We can’t pretend that the Christmas week wasn’t sombre for us, but we did also manage to remind ourselves most of the time that “the cup is half full”, and the children did what children do best, and made every day an adventure in one way or another.
What didn’t happen, in our first real space since Adrian passed away, were the replies to emails and cards. Ulula was closed for the week, and the farm work, although Tim was away, was supported by Alice and Brendan, and we suddenly had some space. In years past, this was the week that we tackled a job on the never-ending list, but this year, we just stopped, and took a bit of time.
The farm over the last few weeks has been under the grey skies of a mostly mild, wet and windy weather system. The fields are once again very soggy. Every step is accompanied by squelching underfoot! The ditches are running high, but the brook hasn’t yet breached its banks.
On Christmas Eve a group of us sang to the cows in the barn. This is our second year, and this year there were more of us, and the singing was vastly improved by the increased numbers! The cows didn’t seem to mind and even joined in on occasion.
The usual daily jobs included providing food for both the cows in the barn and the sheep in the fields. The cows also need new bedding straw regularly. The tractor’s four-wheel drive added to our pressures by breaking, and so the process has of course been harder work and takes that bit longer. Typical farming pressures of course.
A beautiful boy calf arrived mid-way between Christmas and the New Year. He is big and seems strong and healthy. Maybe he should be kept as a bull to be able to sell on in good time. A good idea in principle but would require different grouping of our young stock, so something we are still thinking about.
Our beautiful bull, Dwayne, the father for many of the young cattle in our herd needs to be replaced soon so there aren’t complications with keeping him separate from his daughters. He has been a good, intelligent bull, with a placid personality and it will be a shame to see him go. We are hoping we can swap him with another farm – this is how we acquired Dwayne, and it was a very successful plan for us then, so fingers crossed!
A major clear up of the orchard happened last week. When we arrived at the farm some 15 years ago, there were no fruit trees. Old maps revealed where the farm’s orchard used to be, and the hope had been to replant it there. However, that site was now the ‘compound’ where the farm machinery is stored. An adjacent field was chosen, and with the help of a grant, a variety of plums, damsons, apples, perry pears and cherries were planted. The grant was to create a traditional orchard, so the trees had to be standard or half standard in size, which means the trees will grow up to 5-6m or so.
Unfortunately, the chosen field turned out to be very wet. Not only did a pond overflow into the field, but it appeared there were no land drains. Despite fixing the problem with the pond, a run of wet winters and summers has meant that some of the trees were sat in water for long periods, which weakened the apple trees so much that they eventually died. Advice has been to replant each tree on a small mound to lift the root ball above ground level and improve soil drainage. Alternatively, perhaps we should try a drier site? Another thing for us to consider this winter – and hopefully we can make plans for a spring planting.

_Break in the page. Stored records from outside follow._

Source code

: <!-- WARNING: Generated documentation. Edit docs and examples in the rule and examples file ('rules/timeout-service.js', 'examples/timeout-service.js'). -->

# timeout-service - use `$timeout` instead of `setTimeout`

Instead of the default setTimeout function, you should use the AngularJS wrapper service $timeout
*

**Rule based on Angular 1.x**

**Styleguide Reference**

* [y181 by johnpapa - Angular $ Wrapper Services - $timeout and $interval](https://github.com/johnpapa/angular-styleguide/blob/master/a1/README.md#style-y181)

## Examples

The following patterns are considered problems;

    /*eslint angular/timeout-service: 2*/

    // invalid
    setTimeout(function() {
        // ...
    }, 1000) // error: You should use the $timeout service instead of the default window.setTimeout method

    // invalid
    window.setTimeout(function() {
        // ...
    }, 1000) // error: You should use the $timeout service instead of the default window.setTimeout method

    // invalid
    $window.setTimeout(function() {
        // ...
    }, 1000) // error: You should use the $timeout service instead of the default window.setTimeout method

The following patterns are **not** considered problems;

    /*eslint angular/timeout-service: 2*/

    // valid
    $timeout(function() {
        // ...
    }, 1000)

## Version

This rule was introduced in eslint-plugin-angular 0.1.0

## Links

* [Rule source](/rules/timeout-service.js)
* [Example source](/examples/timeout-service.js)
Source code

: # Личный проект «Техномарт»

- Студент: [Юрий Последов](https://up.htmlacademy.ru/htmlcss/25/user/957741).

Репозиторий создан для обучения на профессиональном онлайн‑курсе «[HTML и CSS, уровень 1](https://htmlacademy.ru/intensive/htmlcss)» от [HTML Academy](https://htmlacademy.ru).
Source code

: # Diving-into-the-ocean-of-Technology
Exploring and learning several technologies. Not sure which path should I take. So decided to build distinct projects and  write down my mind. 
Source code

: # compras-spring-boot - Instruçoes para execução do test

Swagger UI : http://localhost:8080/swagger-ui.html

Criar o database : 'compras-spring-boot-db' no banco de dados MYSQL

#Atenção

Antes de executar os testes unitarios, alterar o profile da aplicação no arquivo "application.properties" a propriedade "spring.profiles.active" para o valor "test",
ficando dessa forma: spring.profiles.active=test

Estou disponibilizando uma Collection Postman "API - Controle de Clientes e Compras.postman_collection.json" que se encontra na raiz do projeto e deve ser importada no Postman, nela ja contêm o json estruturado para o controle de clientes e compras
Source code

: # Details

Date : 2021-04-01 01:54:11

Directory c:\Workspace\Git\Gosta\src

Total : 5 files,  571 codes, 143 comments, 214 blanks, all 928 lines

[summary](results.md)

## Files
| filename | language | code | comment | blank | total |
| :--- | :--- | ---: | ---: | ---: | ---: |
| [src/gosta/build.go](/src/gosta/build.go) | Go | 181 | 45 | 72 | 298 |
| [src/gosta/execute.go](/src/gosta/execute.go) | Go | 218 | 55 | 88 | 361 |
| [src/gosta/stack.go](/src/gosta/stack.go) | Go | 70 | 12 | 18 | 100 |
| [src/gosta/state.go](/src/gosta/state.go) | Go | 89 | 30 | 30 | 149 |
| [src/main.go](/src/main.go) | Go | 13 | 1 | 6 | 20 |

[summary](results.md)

We should mention the interesting conversations on the Pasture Fed group about horned cattle and abattoirs. Quite a few Biodynamic ‘myths’ debunked, and good to read the words of several long-standing BD farmers amongst the group. Also, good to hear a unified calling for small, local abattoirs to be supported once again – for the animal’s wellbeing always. Sometimes the simple and obvious is made to seem so extravagant or un-advanced, and yet…
Hands up with our confession – without the education, curiosity, skill, energy and time that Adrian possessed in spades, we find it hard to write these notes, however, we now have a diary in the farmhouse kitchen for our day’s notes – and having this is important for anchoring us, useful as both an exercise, and discipline.
It somehow reminded us of how much we used to love watching Clive James together at the weekend. In that link, worthy of the Radio 2 of Wogan’s time, here is one of Clive James favourite poems, which we also feel an affinity for:
All Nature Has a Feeling by John Clare (1845)All nature has a feeling: woods, fields, brooks
Are life eternal: and in silence they
Speak happiness beyond the reach of books;
There’s nothing mortal in them; their decay
Is the green life of change; to pass away
And come again in blooms revivified.
Its birth was heaven, eternal is its stay,
And with the sun and moon shall still abide
Beneath their day and night and heaven wide.